Excerto:
╭──

Português: Análise da cena 11 da Farsa de Inês Pereira - Discurso de Brás da Mata

terça-feira, 19 de abril de 2022

Análise da cena 11 da Farsa de Inês Pereira - Discurso de Brás da Mata

 1. Estrutura do discurso do Escudeiro
 
            Podemos dividir o discurso do Escudeiro em duas partes. Na primeira, entre os versos 555 (“Antes que mais diga agora”) e 577 (“pode falecer nô mais”), Brás da Mata elogia Inês, na segunda, dos versos 583 (“Eu nam tenho mais de meu”) e 591 (“logo me ouvíreis tanger”), autocaracterizar-se (enumera as suas próprias qualidades.
 
 
2. Elogio de Inês Pereira
 
            O elogio que o Escudeiro faz de Inês segue o «modelo» das cantigas medievais, nomeadamente de amor:
a) retrato de Inês:
- beleza (metáfora “fresca rosa”)
- qualidades morais: “despejo” e “discrição”
- graciosidade e formosura
- fonte da sua vida: “sois minh’alma”
- em suma, é a mulher perfeita: “outra tal nam se acontece” (= não existe outra igual);
b) linguagem – vocabulário: “senhora”, “despejo”, “discrição”, “fermosura” – cantiga de amor; “donzela” – cantiga de amigo;
c) recursos estilísticos:
- metáfora: “fresca rosa”;
- hipérbole: “outra tal não se acontece”;
d) relação entre o enunciador e o destinatário: o Escudeiro assume uma atitude de subserviência perante Inês (“Senhora, eu me contento / receber-vos como estais”), que recorda a vassalagem prestada pelo trovador à sua dama, que é a sua suserana (como se comprova pelas formas de tratamento: trovador: “senhor” – Escudeiro: “senhora”) e ele o seu vassalo, dispondo-se a recebê-la em casamento.
         No entanto, o discurso de Brás da Mata opõe-se ao do trovador na cantiga de amor por causa da sua retórica falsamente elogiosa (pouco antes de se encontrar com Inês, tinha-se-lhe referido de forma desdenhosa e trocista), do interesse material que o norteia na procura de noiva para casar e que ultrapassam a expressão de um amor puro, espiritual e desinteressado, característico dos cantares de amor trovadorescos.

╰──

Instrução 1:
Resuma a análise em duas frases.

Entradas guardadas

╭──

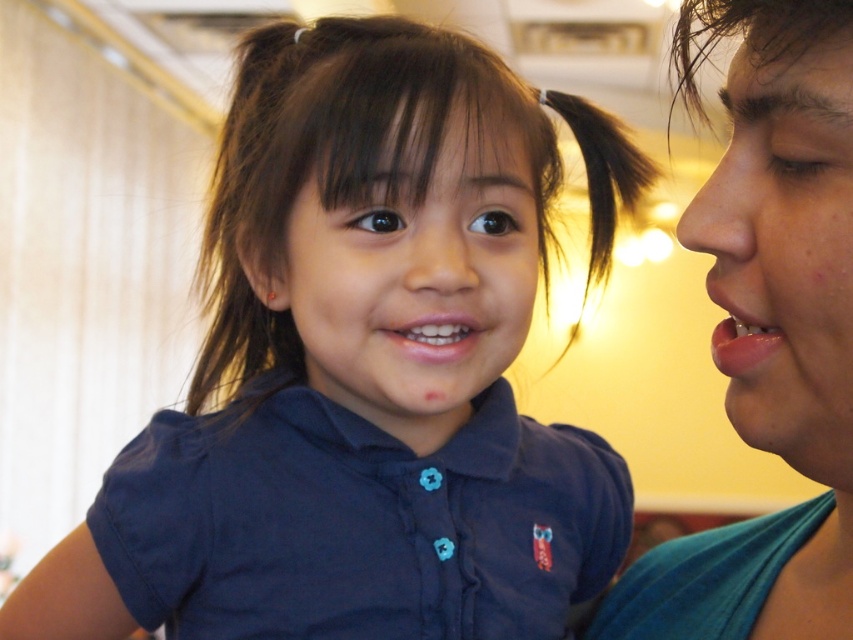
Who is more forward, (123, 483) or (611, 188)?

Point (123, 483)

Does navy blue cotton shirt at center have a smaller size compared to black silky hair at upper center?

Incorrect, navy blue cotton shirt at center is not smaller in size than black silky hair at upper center.

Is point (514, 406) positioned behind point (538, 100)?

Yes, it is behind point (538, 100).

I want to click on navy blue cotton shirt at center, so click(x=358, y=522).

The image size is (853, 640). Describe the element at coordinates (358, 522) in the screenshot. I see `navy blue cotton shirt at center` at that location.

Consider the image. Between navy blue cotton shirt at center and pink glossy lips at right, which one appears on the left side from the viewer's perspective?

navy blue cotton shirt at center is more to the left.

Who is more distant from viewer, (x=223, y=550) or (x=744, y=358)?

The point (x=223, y=550) is behind.

Identify the location of navy blue cotton shirt at center. The height and width of the screenshot is (640, 853). (358, 522).

Can you confirm if dark brown silky hair at upper right is taller than pink glossy lips at right?

Correct, dark brown silky hair at upper right is much taller as pink glossy lips at right.

Does dark brown silky hair at upper right have a lesser width compared to pink glossy lips at right?

No, dark brown silky hair at upper right is not thinner than pink glossy lips at right.

Does point (717, 26) come farther from viewer compared to point (727, 321)?

No, (717, 26) is closer to viewer.

I want to click on dark brown silky hair at upper right, so click(x=747, y=35).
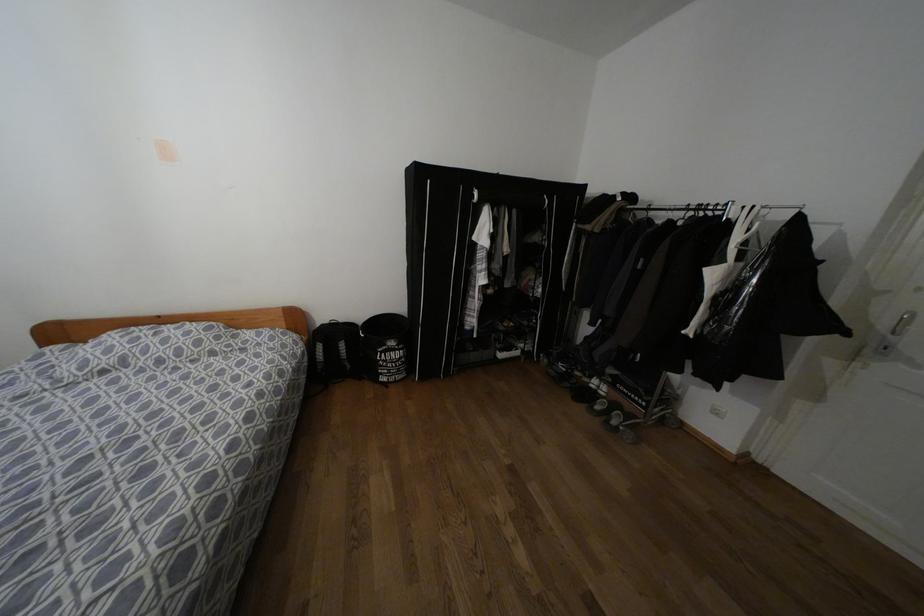
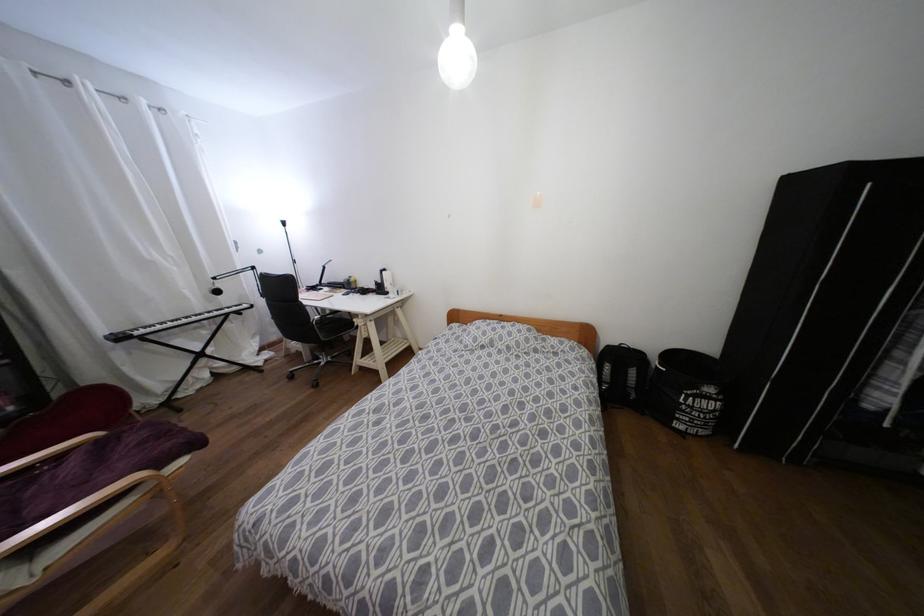
Question: The camera is either moving clockwise (left) or counter-clockwise (right) around the object. The first image is from the beginning of the video and the second image is from the end. Is the camera moving left or right when shooting the video?

Choices:
 (A) Left
 (B) Right

Answer: (B)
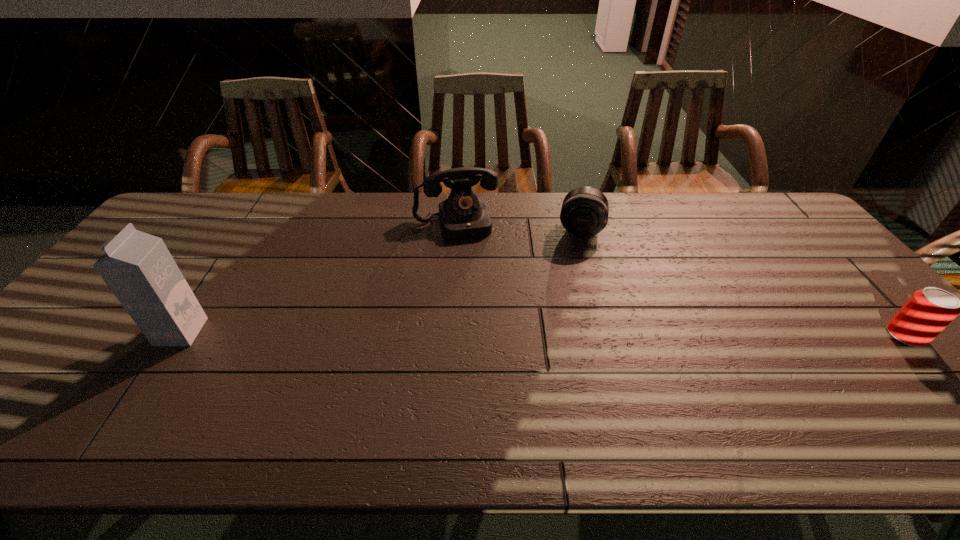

╰──

Instrução 2:
Por favor, copie dos registos as linhas entre a que contém "Correct, dark brown" e a que contém "No, dark brown", inclusive.

Resposta 1:
O discurso do Escudeiro Brás da Mata divide-se em duas partes: na primeira elogia Inês e na segunda enumera as suas próprias qualidades. O elogio segue o modelo das cantigas medievais, nomeadamente de amor, mas opõe-se ao do trovador pela retórica falsamente elogiosa e pelo interesse material que o norteia na procura de noiva.

Resposta 2:
Correct, dark brown silky hair at upper right is much taller as pink glossy lips at right.

Does dark brown silky hair at upper right have a lesser width compared to pink glossy lips at right?

No, dark brown silky hair at upper right is not thinner than pink glossy lips at right.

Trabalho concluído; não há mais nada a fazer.